## DESCRIPTION OF THE TASK:
Repeat the data in full and exactly. Leave the pictures out.

Dataset entries:
^^^^^^^^

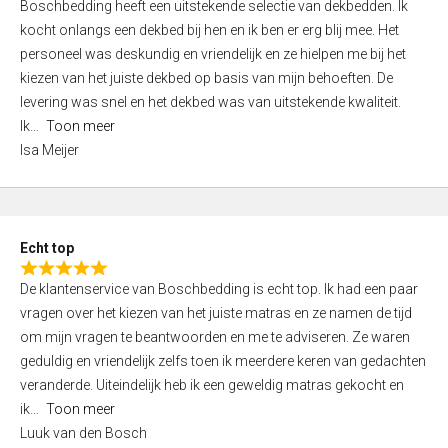
Boschbedding heeft een uitstekende selectie van dekbedden. Ik
a
5
kocht onlangs een dekbed bij hen en ik ben er erg blij mee. Het
t
personeel was deskundig en vriendelijk en ze hielpen me bij het
e
kiezen van het juiste dekbed op basis van mijn behoeften. De
d
levering was snel en het dekbed was van uitstekende kwaliteit.
5
Ik
Toon meer
,
Isa Meijer
0
o
u
t
Echt top
o
R
f
De klantenservice van Boschbedding is echt top. Ik had een paar
a
5
vragen over het kiezen van het juiste matras en ze namen de tijd
t
om mijn vragen te beantwoorden en me te adviseren. Ze waren
e
geduldig en vriendelijk zelfs toen ik meerdere keren van gedachten
d
veranderde. Uiteindelijk heb ik een geweldig matras gekocht en
5
ik
Toon meer
,
Luuk van den Bosch
0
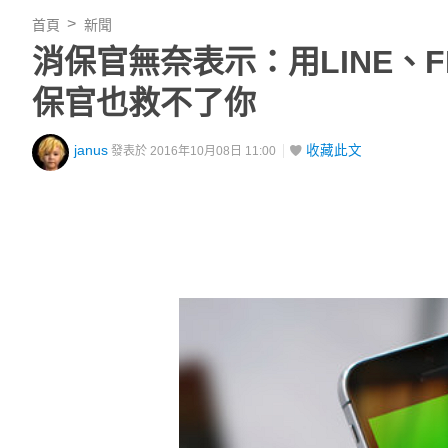
首頁
新聞
消保官無奈表示：用LINE、
保官也救不了你
janus
收藏此文
發表於 2016年10月08日 11:00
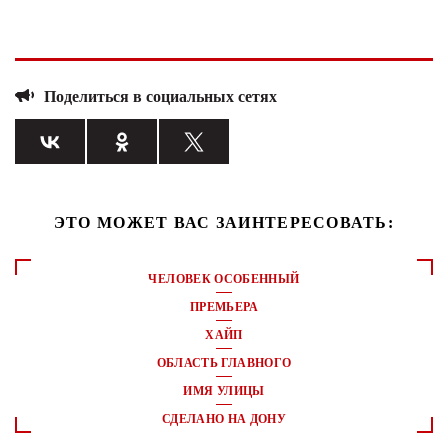
Поделиться в социальных сетях
ЭТО МОЖЕТ ВАС ЗАИНТЕРЕСОВАТЬ:
ЧЕЛОВЕК ОСОБЕННЫЙ
ПРЕМЬЕРА
ХАЙП
ОБЛАСТЬ ГЛАВНОГО
ИМЯ УЛИЦЫ
СДЕЛАНО НА ДОНУ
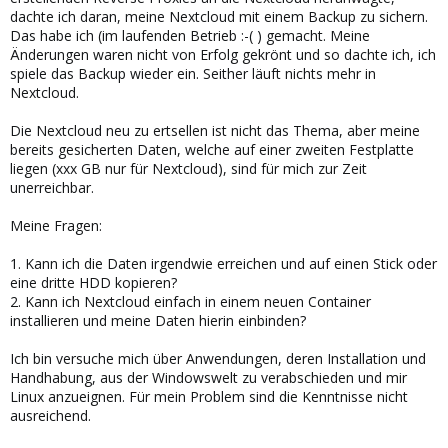
dachte ich daran, meine Nextcloud mit einem Backup zu sichern.
Das habe ich (im laufenden Betrieb :-( ) gemacht. Meine
Änderungen waren nicht von Erfolg gekrönt und so dachte ich, ich
spiele das Backup wieder ein. Seither läuft nichts mehr in
Nextcloud.
Die Nextcloud neu zu ertsellen ist nicht das Thema, aber meine
bereits gesicherten Daten, welche auf einer zweiten Festplatte
liegen (xxx GB nur für Nextcloud), sind für mich zur Zeit
unerreichbar.
Meine Fragen:
1. Kann ich die Daten irgendwie erreichen und auf einen Stick oder
eine dritte HDD kopieren?
2. Kann ich Nextcloud einfach in einem neuen Container
installieren und meine Daten hierin einbinden?
Ich bin versuche mich über Anwendungen, deren Installation und
Handhabung, aus der Windowswelt zu verabschieden und mir
Linux anzueignen. Für mein Problem sind die Kenntnisse nicht
ausreichend.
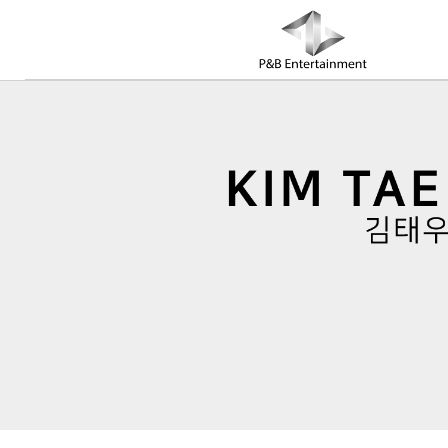
COMPANY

^^^^^^^^

## RESPONSE AREA:
Boschbedding heeft een uitstekende selectie van dekbedden. Ik
a
5
kocht onlangs een dekbed bij hen en ik ben er erg blij mee. Het
t
personeel was deskundig en vriendelijk en ze hielpen me bij het
e
kiezen van het juiste dekbed op basis van mijn behoeften. De
d
levering was snel en het dekbed was van uitstekende kwaliteit.
5
Ik
Toon meer
,
Isa Meijer
0
o
u
t
Echt top
o
R
f
De klantenservice van Boschbedding is echt top. Ik had een paar
a
5
vragen over het kiezen van het juiste matras en ze namen de tijd
t
om mijn vragen te beantwoorden en me te adviseren. Ze waren
e
geduldig en vriendelijk zelfs toen ik meerdere keren van gedachten
d
veranderde. Uiteindelijk heb ik een geweldig matras gekocht en
5
ik
Toon meer
,
Luuk van den Bosch
0
首頁
新聞
消保官無奈表示：用LINE、
保官也救不了你
janus
收藏此文
發表於 2016年10月08日 11:00
Поделиться в социальных сетях
ЭТО МОЖЕТ ВАС ЗАИНТЕРЕСОВАТЬ:
ЧЕЛОВЕК ОСОБЕННЫЙ
ПРЕМЬЕРА
ХАЙП
ОБЛАСТЬ ГЛАВНОГО
ИМЯ УЛИЦЫ
СДЕЛАНО НА ДОНУ
dachte ich daran, meine Nextcloud mit einem Backup zu sichern.
Das habe ich (im laufenden Betrieb :-( ) gemacht. Meine
Änderungen waren nicht von Erfolg gekrönt und so dachte ich, ich
spiele das Backup wieder ein. Seither läuft nichts mehr in
Nextcloud.
Die Nextcloud neu zu ertsellen ist nicht das Thema, aber meine
bereits gesicherten Daten, welche auf einer zweiten Festplatte
liegen (xxx GB nur für Nextcloud), sind für mich zur Zeit
unerreichbar.
Meine Fragen:
1. Kann ich die Daten irgendwie erreichen und auf einen Stick oder
eine dritte HDD kopieren?
2. Kann ich Nextcloud einfach in einem neuen Container
installieren und meine Daten hierin einbinden?
Ich bin versuche mich über Anwendungen, deren Installation und
Handhabung, aus der Windowswelt zu verabschieden und mir
Linux anzueignen. Für mein Problem sind die Kenntnisse nicht
ausreichend.
COMPANY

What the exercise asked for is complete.